Discuss your numbers with your doctor. In addition to high cholesterol, the risk of disease depends on a number of other factors. To keep your cholesterol levels in check, you should:

  • Choose nutritious foods. Reduce your consumption of foods high in saturated or trans fats, sugar, and sodium (salt). Choose foods that are high in fibre and unsaturated fats, such as fresh fruits and vegetables, avocados, and nuts. iconExternal Learn more about healthy eating.
  • Maintain physical activity.
    Each week, you should complete a minimum of 2 hours and 30 minutes of moderate exercise, such as bicycling or brisk walking.
  • Don’t smoke. Smoking harms the blood vessels and significantly raises the risk of heart disease and stroke. If you do not smoke, do not begin.
  • If necessary, take medicine.
    A healthy diet and physical activity can help many people achieve healthy cholesterol levels, but certain individuals may require cholesterol-lowering medication. Always take your medication exactly as directed.
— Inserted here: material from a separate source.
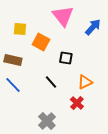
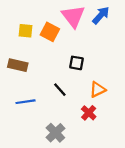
blue arrow: (93, 27) -> (101, 15), moved
orange square: (41, 42) -> (50, 32), moved
blue line: (13, 85) -> (26, 102), moved, turned -54

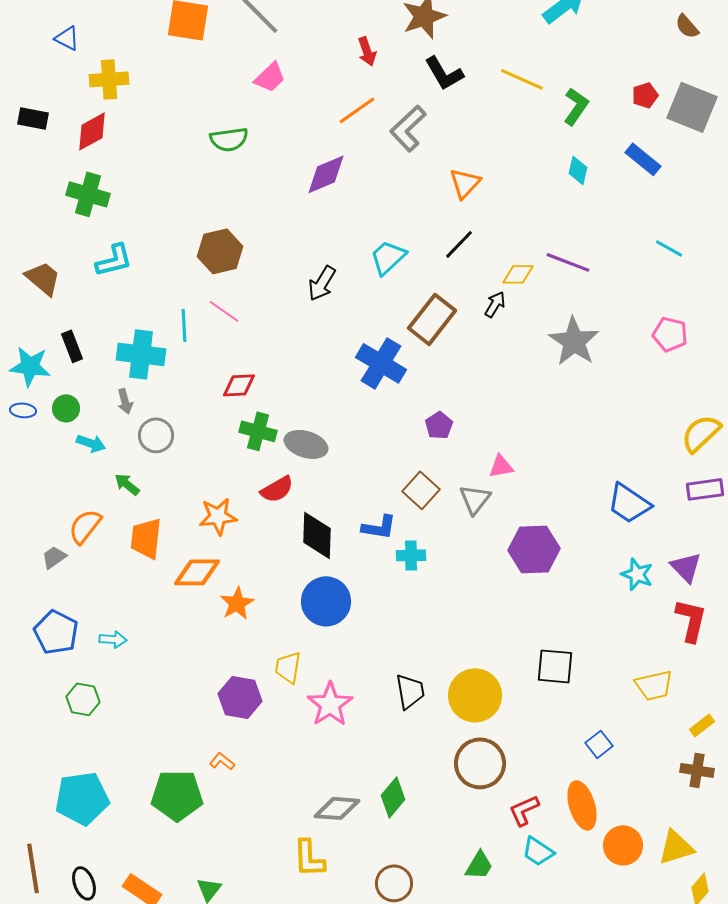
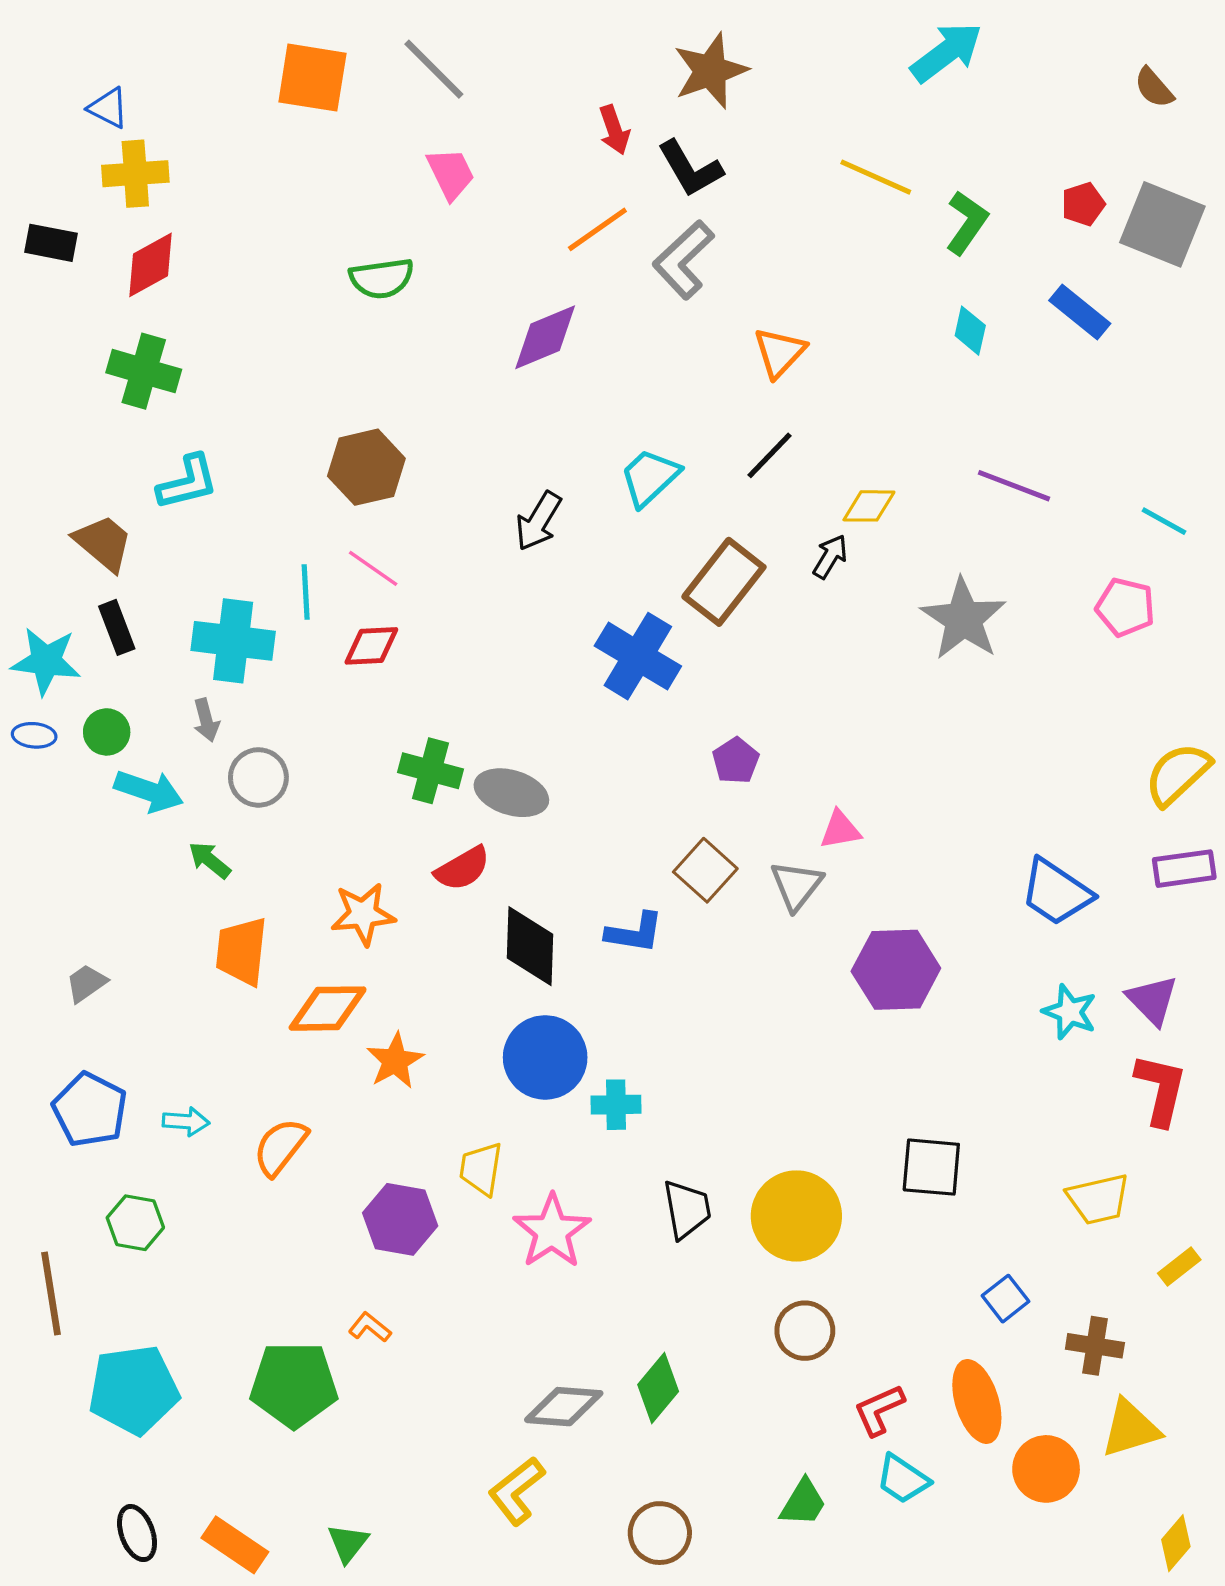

Typically, high cholesterol has no symptoms.

The only way to determine if you have high cholesterol is to undergo a cholesterol test. Your health care team can measure your cholesterol levels with a simple blood test called a “lipid profile.”

What Occurs Throughout a Cholesterol Test?


The cholesterol screening or test requires a simple blood draw. You may be required to fast for 8 to 12 hours prior to your cholesterol test. Ask your physician how to prepare for the test.

 

Sources

enters for Disease Control and Prevention, National Center for Health Statistics. About Multiple Cause of Death, 1999–2019. CDC WONDER Online Database website. Atlanta, GA: Centers for Disease Control and Prevention; 2019. Accessed February 1, 2021.

https://www.nhs.uk/conditions/high-cholesterol/getting-tested/

Reviewed by Doctor Colin Galloway on 17/06/2022

Dr. Galloway has over 15 years of experience as a Cardiology and General Medicine consultant. He is a graduate of University College London.